Do also note, the Bench then notes in para 58 that, “Though the said scheme is not notified, it is apparent that the said scheme, following the theme of victimology recognised the State’s responsibility for the provision of compensation to persons affected by the unnatural death of those in custody.”
Be it noted, the Bench further notes in para 59 that, “These aspects, coupled with the NHRC record, which seems to suggest that there was some delinquency on the part of the Jail personnel in the demise of the Petitioner’s son, would also lead this Court to conclude that the State is vicariously responsible for the unfortunate death of the deceased and thereby too, liable to pay compensation.”
Succinctly stated, the Bench most rationally in its conclusion holds in para 60 that, “Apropos the discussion and analysis hereinbefore, this Court concludes as follows:
A. The Petitioners, by virtue of their being the siblings, married or unmarried or the children of the siblings, are not, ipso facto, disentitled from the benefits of the DVCS Scheme.
B. The receipt of Rs. 1,00,000/- by the Mother, prior to her demise, would not preclude the substituted Petitioners from being entitled to the benefit of the scheme since;
i. The same was in the nature of an interim payment, and
ii. The same was not in terms of a Scheme of the Central Govt. or of the GNCTD.
G. The Mother, during her lifetime, should have been paid, at the very least, the minimum amount of compensation. She was forced to come to this Court for “appropriate compensation”, but before the determination of the petition, unfortunately, passed away. The Petitioners, at the very least, would be entitled to the prescribed minimum under the scheme.
H. This Court directs that a sum of Rs.2,00,000/- be paid immediately to the Petitioners, being the difference between the sum of the prescribed minimum of Rs.3,00,000/- Lakhs and the sum of Rs.1,00,000/- received by way of interim compensation.
I. The Court directs the DSLSA to conduct a fact-finding exercise to evaluate the actual physical or monetary dependence that the substituted Petitioners may have had on the Victim, to determine the loss or injury that they may have suffered.
K. Based on the said determination, the DSLSA may take an appropriate decision for the grant of compensation of such further amount as is permissible under the scheme. This exercise may be carried out by the concerned Respondent authorities within the period as prescribed in the Scheme.”
For sake of clarity, the Bench clarifies in para 61 stating that, “It is made clear that the DSLSA will undertake the exercise only for the purpose of determining further compensation, i.e. in addition to the Two Lakhs already directed to be paid to the Petitioners.”
Finally, the Bench then concludes by holding and directing in para 62 that, “With the aforesaid directions, while the present petition, along with pending application(s), if any, is disposed of, this Court directs that the matter be listed after twelve weeks to inform the Court of the progress in respect of the directions given hereinabove.”

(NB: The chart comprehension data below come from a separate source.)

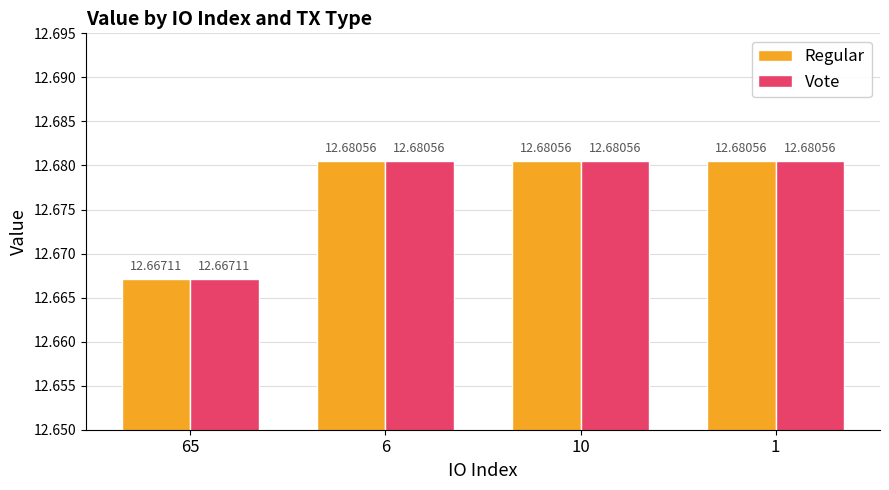

What is the total value across all series at 65?

25.3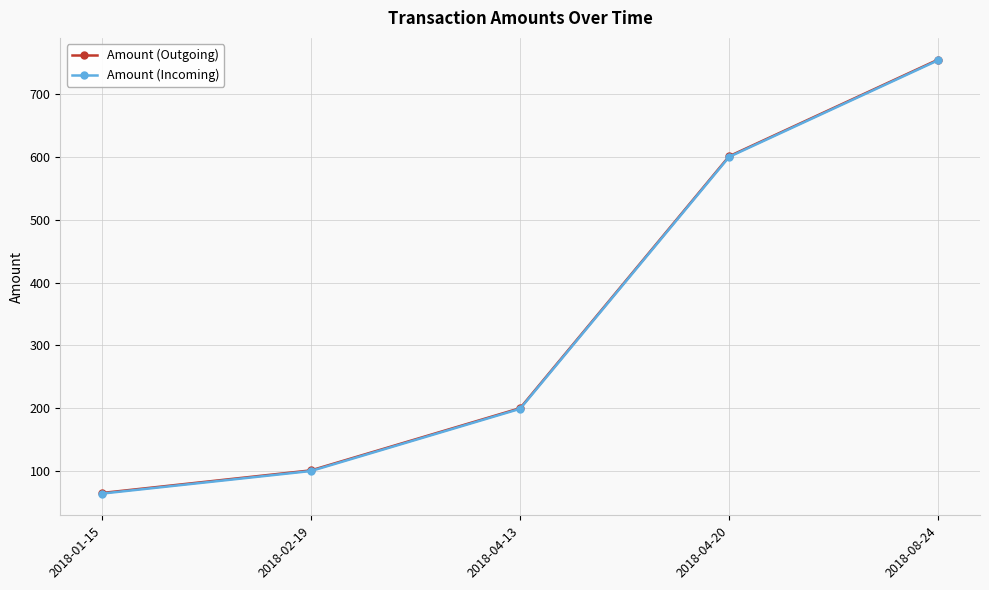

Does the chart display data point markers on the line(s)?

Yes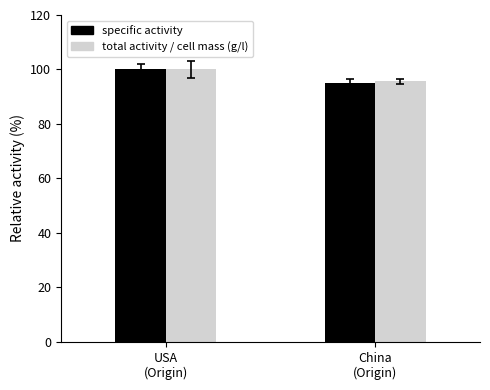

Which series changed the most between USA
(Origin) and China
(Origin)?

specific activity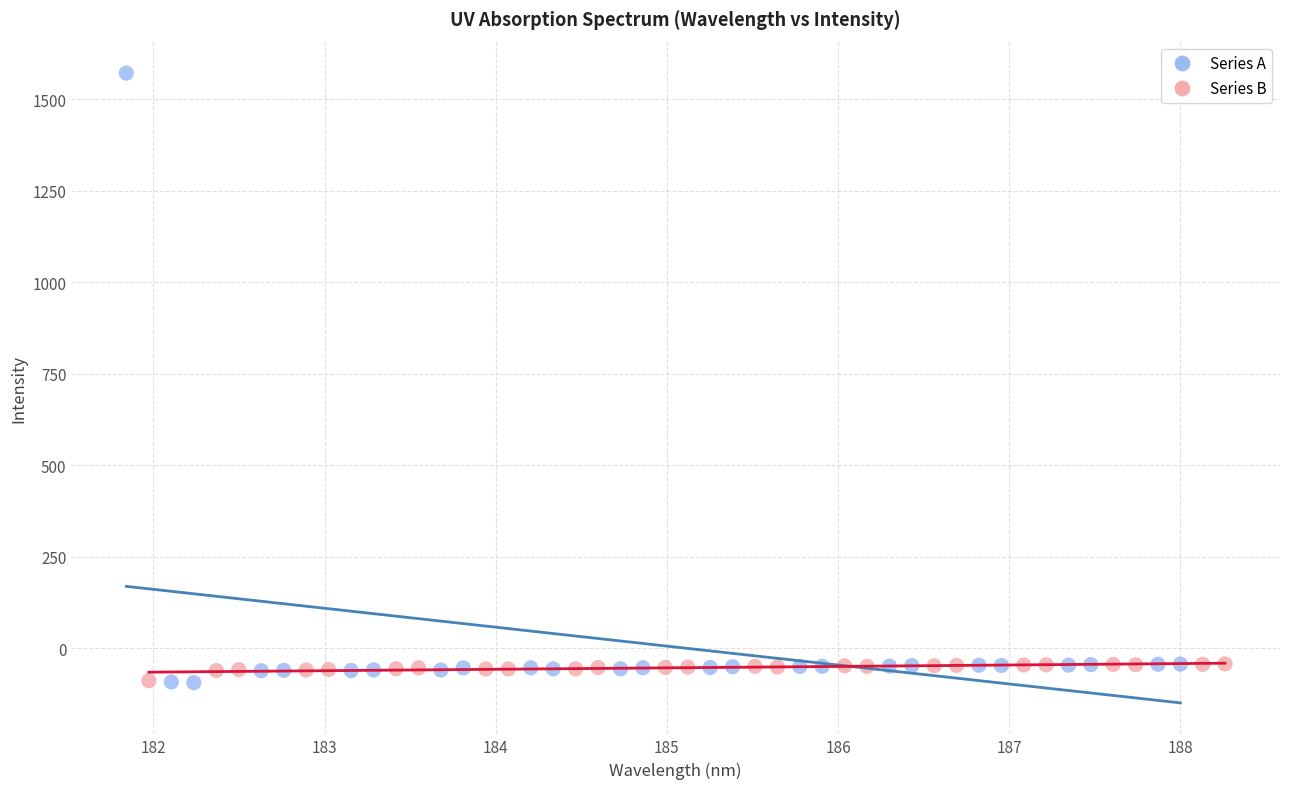

Which series contains the highest Y value?

Series A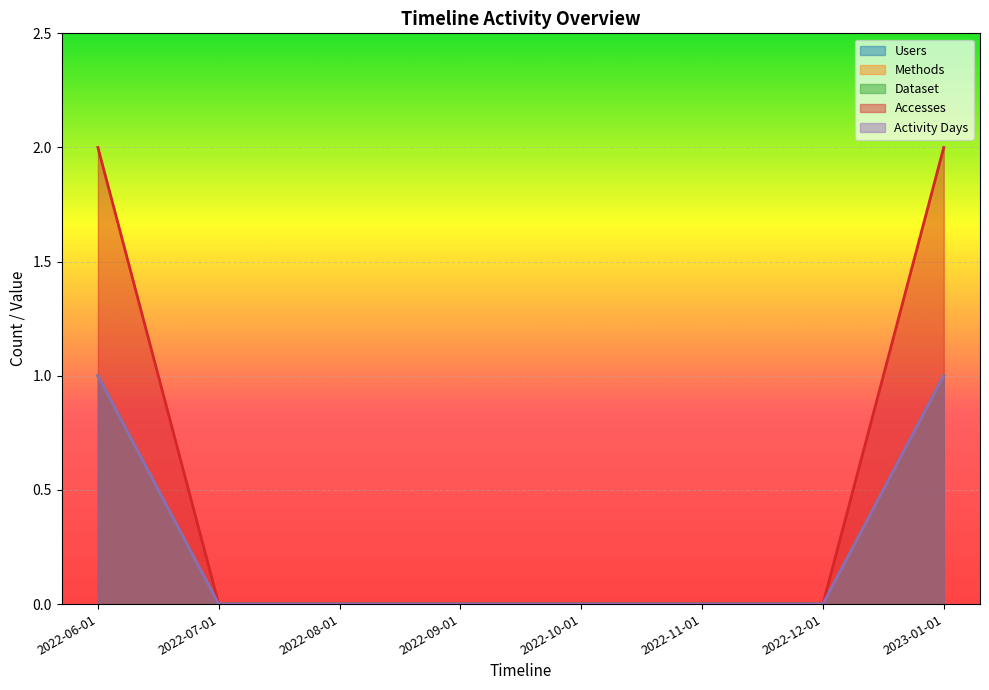

Where is Accesses nearest to the value 1?

2022-06-01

In conclusion, we thus see that Delhi High Court has most commendably stood up for the legal and basic rights of the prisoners in custody and has made it indubitably clear that State cannot shirk from its duty to protect prisoners in custody. It is undoubtedly the bounden duty of the State to abide both in letter and spirit to what the Delhi High Court has held and directed so very commendably, courageously and convincingly in this leading case at the earliest! There can be just no denying or disputing it!